10/12/2004 12:00AM

Dutrow cites training setback


Saint Liam, who was narrowly beaten by Ghostzapper in last month's Woodward Stakes at Belmont Park, had a recent training setback that might prevent him from running in the $4 million Breeders' Cup Classic at Lone Star Park on Oct. 30, his trainer, Richard Dutrow Jr., said Tuesday morning.

According to Dutrow, Saint Liam "was not himself for three or four days" last week. Although nothing serious turned up, and Saint Liam has resumed training, Dutrow is being circumspect regarding the Classic.

"I'm not so sure we're going to go," Dutrow said. "He might have come up with a little virus. He didn't spike a fever, and he didn't miss an oat, but he wasn't really right, and that leads me to believe he shouldn't run.

"I'm leaning towards taking a pass on it right now. Not because we want to, but he did what he did for a reason, and I'm afraid of making a bad move with him. I've never been in this spot before, and I don't want to [mess] it up. If he ran in the Breeders' Cup and ran terrible, I'd feel like an idiot."

Dutrow said Saint Liam was scheduled to have a workout at Aqueduct on Wednesday morning.

"He's going to go five furlongs and gallop out six," the trainer said. "Let's see how he comes out of it."
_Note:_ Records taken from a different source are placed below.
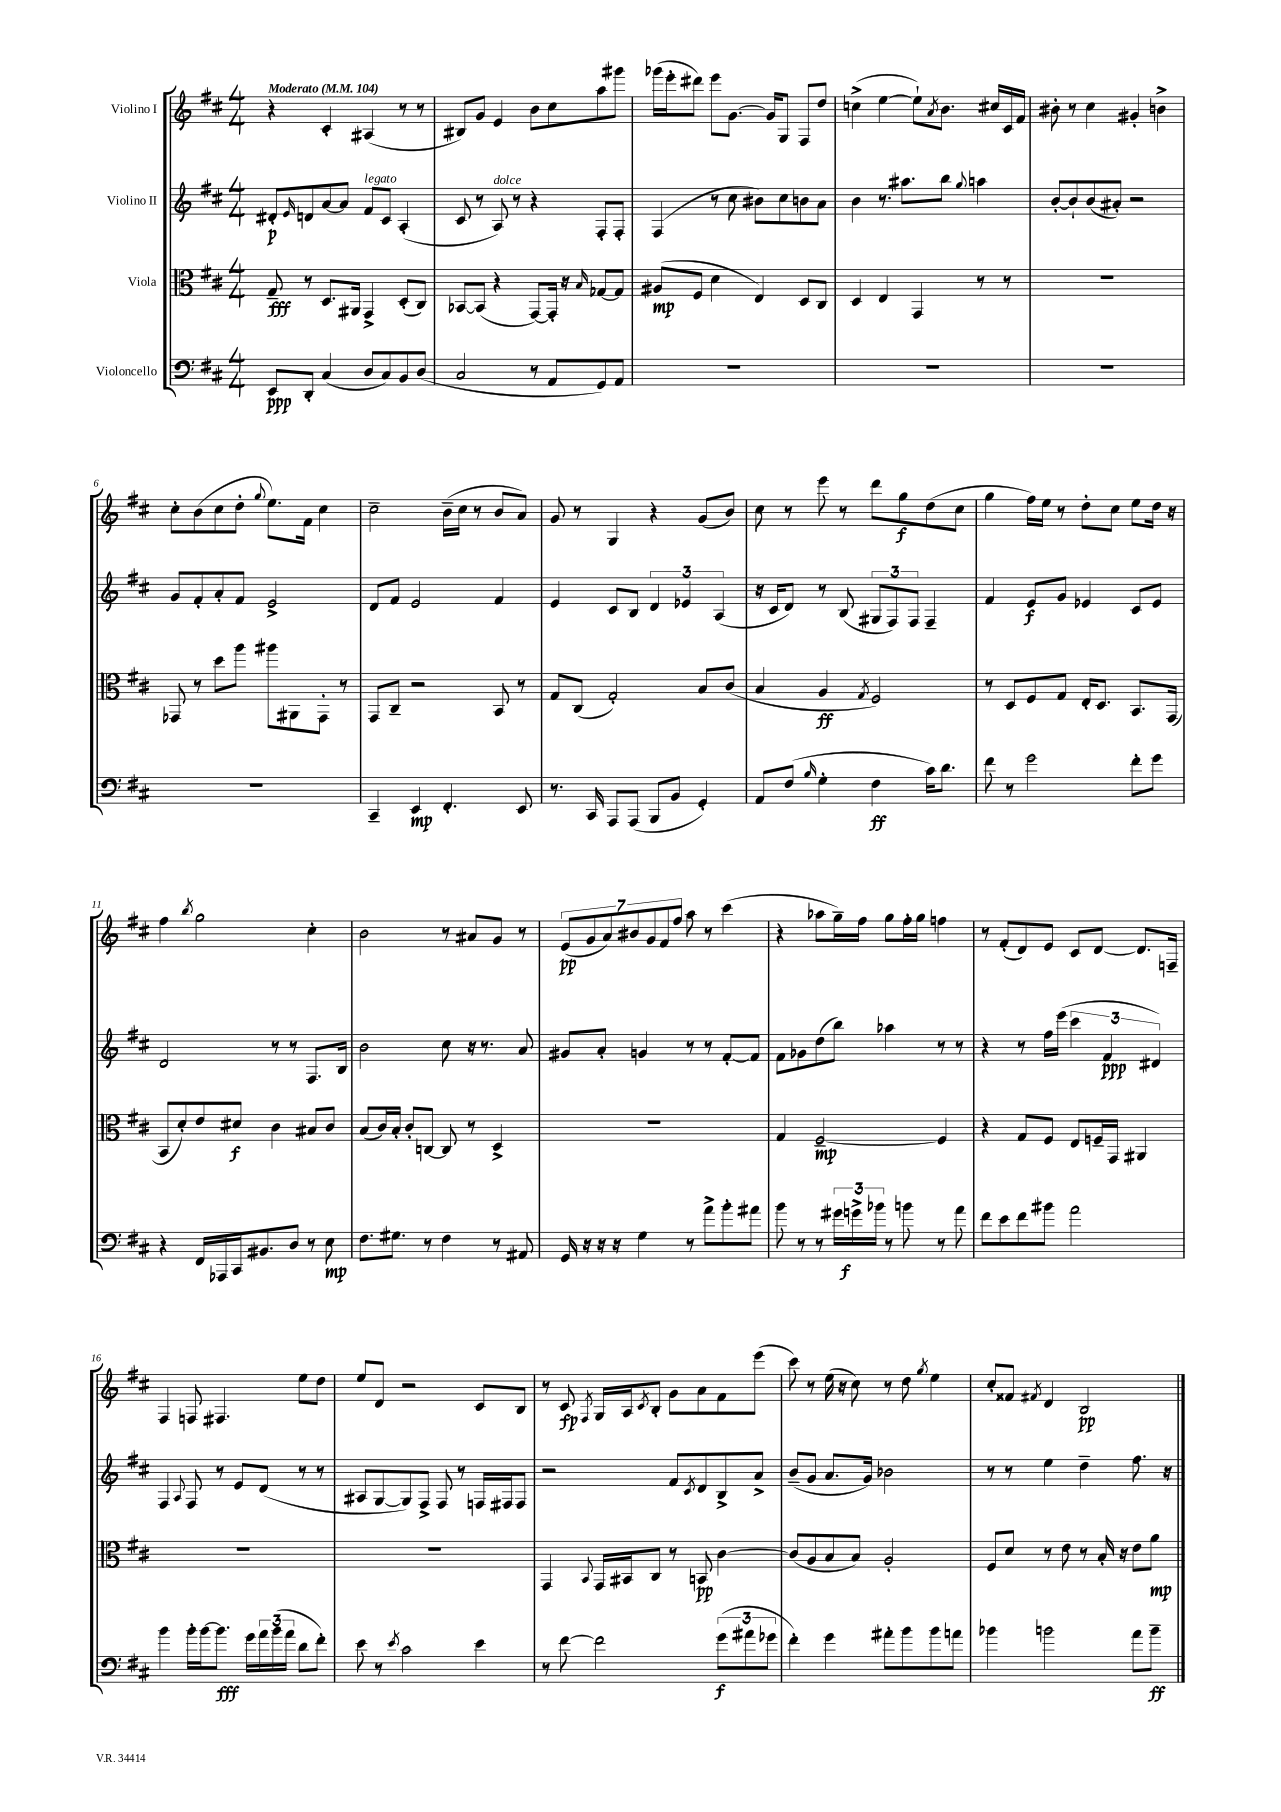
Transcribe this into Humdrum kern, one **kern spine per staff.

**kern	**kern	**kern	**kern
*staff4	*staff3	*staff2	*staff1
*clefF4	*clefC3	*clefG2	*clefG2
*k[f#c#]	*k[f#c#]	*k[f#c#]	*k[f#c#]
*M4/4	*M4/4	*M4/4	*M4/4
*MM104	*MM104	*MM104	*MM104
8EE	8G~	8d#'	4r
.	.	16qqe	.
8DD'	8r	8d	.
(4C#	8.D	[8a	4c#'
.	.	8a]	.
.	16AA#	.	.
8D	4GG^	8f#	(4A#
8C#)	.	8c#	.
8BB	(8D'	(4A'	8r
(8D	8C#)	.	8r
=	=	=	=
2C#	[8BB-	8c#	8B#)
.	(8BB-]	8r	8g
.	4r	8A)	4e
.	.	8r	.
8r	[8GG)	4r	8b
8AA	16GG']	.	8cc#
.	16r	.	.
.	16qqB	.	.
8GG)	[8G-	8F#'	8aa
8AA	8G-]	8F#'	8ggg#
=	=	=	=
1r	(8A#	(4F#	(16ggg-
.	.	.	16eee'
.	8F#	.	8ddd#)
.	4d	8r	8eee
.	.	8cc#	[8.g
.	4E)	8b#)	.
.	.	.	16g]
.	.	8cc#	8G
.	8D	8b	8F#
.	8C#	8a	8dd
=	=	=	=
1r	4D	4b	(4cc^
.	4E	8.r	[4ee
.	.	8.aa#	.
.	4GG	.	8ee`])
.	.	.	8qa
.	.	8bb	8.b
.	.	8qqgg	.
.	8r	4aa	.
.	.	.	16cc#
.	8r	.	16c#
.	.	.	16f#
=	=	=	=
1r	1r	[8b'	8b#'
.	.	8b`]	8r
.	.	(8b	4cc#
.	.	8a#')	.
.	.	2r	4g#'
.	.	.	4b^
=	=	=	=
1r	8GG-	8g	8cc#'
.	8r	8f#'	(8b
.	8dd	8a'	8cc#
.	8aa	8f#	8dd'
.	.	.	8qqgg
.	8aa#	2e^	8.ee)
.	8AA#	.	.
.	.	.	16f#
.	8GG-'	.	4cc#
.	8r	.	.
=	=	=	=
4CC#~	8GG	8d	2cc#~
.	8C#~	8f#	.
4EE	2r	2e	.
4.FF#'	.	.	(16b~
.	.	.	16cc#
.	.	.	8r
.	8BB	4f#	8b
8EE	8r	.	8a)
=	=	=	=
8.r	8G	4e	8g
.	(8C#	.	8r
16CC#	.	.	.
8AAA	2G')	8c#	4G
(8AAA	.	8B	.
8BBB	.	6d	4r
8BB	.	.	.
.	.	6e-	.
4GG')	8B	.	(8g
.	.	(6A	.
.	(8c#	.	8b)
=	=	=	=
8AA	4B	16r	8cc#
.	.	16c#	.
(8F#	.	8d)	8r
16qqB	.	.	.
4G'	4A	8r	8eee
.	.	(8B	8r
.	8qG	.	.
4F#	2F#)	12G#	8ddd
.	.	12F#)	.
.	.	.	8gg
.	.	12F#	.
16c#)	.	4F#~	(8dd
8.d	.	.	.
.	.	.	8cc#
=	=	=	=
8f#	8r	4f#	4gg
8r	8D	.	.
2g	8F#	8e	16ff#)
.	.	.	16ee
.	8G	8g	8r
.	16E'	4e-	8dd'
.	8.D	.	.
.	.	.	8cc#
8f#'	8.BB	8c#	8ee
8g	.	8e-	16dd
.	(16GG	.	16r
=	=	=	=
4r	8BB	2d	4ff#
.	8d')	.	.
.	.	.	8qbb
16FF#	8e	.	2gg
16AAA-	.	.	.
16CC#	8d#	.	.
8.BB#	.	.	.
.	4c#	8r	.
8D	.	8r	.
8r	8B#	8.F#	4cc#'
8E	8c#	.	.
.	.	16B	.
=	=	=	=
8.F#	(8B	2b	2b
.	16c#)	.	.
8.G#	16B'	.	.
.	8c#'	.	.
8r	[8C	.	.
4F#	8C]	8cc#	8r
.	8r	16r	8a#
.	.	8.r	.
8r	4D^	.	8g
8AA#	.	8a	8r
=	=	=	=
16GG	1r	8g#	(14e
16r	.	.	.
.	.	.	14g
16r	.	8a'	.
.	.	.	14a)
16r	.	.	.
.	.	.	14b#
4G	.	4g	.
.	.	.	14g
.	.	.	14f#
.	.	.	14ff#
8r	.	8r	8aa
8a^	.	8r	8r
8b'	.	[8f#'	(4ccc#
8a#	.	8f#]	.
=	=	=	=
8b	4G	8f#	4r
8r	.	8g-	.
8r	[2F#~	(8dd	8aa-
24g#	.	8bb)	16gg~)
24g^	.	.	.
.	.	.	16ff#
24b-	.	.	.
8r	.	4aa-	8gg
8b	.	.	16ff#'
.	.	.	16gg
8r	4F#]	8r	4ff
8a	.	8r	.
=	=	=	=
8f#	4r	4r	8r
8e	.	.	(8f#'
8f#	8G	8r	8d)
8b#	8F#	16ff#	8e
.	.	(16eee	.
2a	8E	6ccc#	8c#
.	16F~	.	[8d
.	.	6f#	.
.	16GG	.	.
.	4AA#	.	8.d]
.	.	6d#)	.
.	.	.	16F~
=	=	=	=
4b	1r	4F#	4F#
.	.	8qqA	.
16b'	.	8F#	8F
[16b	.	.	.
8.b]	.	8r	4.F#
.	.	8e	.
16g	.	.	.
24a	.	(8d	.
(24b	.	.	.
24a	.	.	.
8d	.	8r	8ee
8f#')	.	8r	8dd
=	=	=	=
8e	1r	8A#	8ee
8r	.	[8G	8d
8qe	.	.	.
2c#	.	8G])	2r
.	.	8F#^	.
.	.	8F#	.
.	.	8r	.
4e	.	16F	8c#
.	.	16F#	.
.	.	8F#	8B
=	=	=	=
8r	4GG	2r	8r
[8f#	.	.	8c#
.	8qqBB	.	8qF#
2f#]	16GG	.	16G
.	16BB#	.	16A
.	.	.	8qc#
.	8C#	.	8B'
.	8r	8f#	8g
.	.	8qc#	.
.	8BB	8d	8a
(12g	[4c#	8B^	8f#
12a#	.	.	.
.	.	8a^	(8eee
12g-	.	.	.
=	=	=	=
4f#')	(8c#]	(8b~	8ccc#)
.	8A	8g	8r
4g	8B	8.a	(16ee
.	.	.	16r
.	8B)	.	8cc#)
.	.	16g)	.
8a#'	2A'	2b-	8r
8b	.	.	8dd
.	.	.	8qgg
8b	.	.	4ee
8a	.	.	.
=	=	=	=
4b-	8F#	8r	8cc#'
.	8d	8r	8f##
.	.	.	8qf#
2b	8r	4ee	4d
.	8e	.	.
.	8r	4dd~	2B
.	16B'	.	.
.	16r	.	.
8a	8e	8.ff#	.
8b~	8a	.	.
.	.	16r	.
==	==	==	==
*-	*-	*-	*-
Dutrow said he and owner William Warren Jr. might not make a decision until pre-entries are due on Monday.

"Anything's possible at this point," Dutrow said. "But if they ask me what I want to do, I'd pass."

Saint Liam lost by a neck in the Woodward after drifting out during the stretch. It was his first start in five months.

"Maybe that last race took something out of him, and that's why he went the other way," Dutrow said.

Dutrow said that if Saint Liam skips the Classic, his most likely next start would be the Cigar Mile at Aqueduct on Nov. 27.

If Saint Liam, who has sharp early speed, does indeed come out of the Classic, his absence would significantly alter the probable pace scenario in the 1 1/4-mile race. Roses in May, the winner of the Whitney Handicap, would be the biggest beneficiary, since he also prefers to set swift early fractions. There are other horses who like to lay close, but none with the speed of Roses in May.

A large field is expected for the Classic, including Ghostzapper and the defending Classic champion, Pleasantly Perfect, as well as Belmont Stakes winner Birdstone and 2003 Derby and Preakness winner Funny Cide.